RECORDS FOR THE TASK start

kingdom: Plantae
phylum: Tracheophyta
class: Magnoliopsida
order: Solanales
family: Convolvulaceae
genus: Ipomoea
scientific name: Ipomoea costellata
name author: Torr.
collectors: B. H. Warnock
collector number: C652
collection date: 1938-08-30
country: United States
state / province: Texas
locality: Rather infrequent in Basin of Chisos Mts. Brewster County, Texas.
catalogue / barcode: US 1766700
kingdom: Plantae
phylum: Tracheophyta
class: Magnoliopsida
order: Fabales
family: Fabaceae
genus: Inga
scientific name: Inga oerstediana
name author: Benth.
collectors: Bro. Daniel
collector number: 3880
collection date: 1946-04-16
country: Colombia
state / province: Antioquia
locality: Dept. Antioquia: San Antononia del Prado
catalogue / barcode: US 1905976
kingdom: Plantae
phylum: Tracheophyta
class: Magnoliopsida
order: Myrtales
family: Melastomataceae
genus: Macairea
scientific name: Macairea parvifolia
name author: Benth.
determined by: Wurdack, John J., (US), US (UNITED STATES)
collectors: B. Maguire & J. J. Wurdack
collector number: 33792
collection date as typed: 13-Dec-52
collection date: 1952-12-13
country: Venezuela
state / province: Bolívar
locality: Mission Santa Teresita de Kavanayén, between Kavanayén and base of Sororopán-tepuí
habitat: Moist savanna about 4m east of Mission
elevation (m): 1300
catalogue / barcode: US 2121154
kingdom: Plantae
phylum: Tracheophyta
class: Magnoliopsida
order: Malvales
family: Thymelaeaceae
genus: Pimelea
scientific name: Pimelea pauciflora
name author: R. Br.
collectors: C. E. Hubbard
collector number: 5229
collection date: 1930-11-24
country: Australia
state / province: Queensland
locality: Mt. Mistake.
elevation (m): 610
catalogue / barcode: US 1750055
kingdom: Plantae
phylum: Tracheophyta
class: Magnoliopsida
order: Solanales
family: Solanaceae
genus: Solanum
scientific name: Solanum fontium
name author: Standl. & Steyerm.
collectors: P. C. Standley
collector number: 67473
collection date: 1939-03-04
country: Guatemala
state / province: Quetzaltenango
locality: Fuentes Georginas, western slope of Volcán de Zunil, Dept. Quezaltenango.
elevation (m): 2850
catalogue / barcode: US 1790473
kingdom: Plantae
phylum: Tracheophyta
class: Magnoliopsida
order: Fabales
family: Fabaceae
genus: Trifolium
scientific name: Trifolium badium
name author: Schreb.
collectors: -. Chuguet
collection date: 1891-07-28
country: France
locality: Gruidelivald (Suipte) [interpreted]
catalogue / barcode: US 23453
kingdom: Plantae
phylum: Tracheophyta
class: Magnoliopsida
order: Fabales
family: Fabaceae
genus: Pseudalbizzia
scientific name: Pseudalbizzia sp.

RECORDS FOR THE TASK end

_GOAL:_ Identify each line in the items above that contains the word "province", and copy every such line in full.

_SOLUTION BELOW:_
state / province: Texas
state / province: Antioquia
state / province: Bolívar
state / province: Queensland
state / province: Quetzaltenango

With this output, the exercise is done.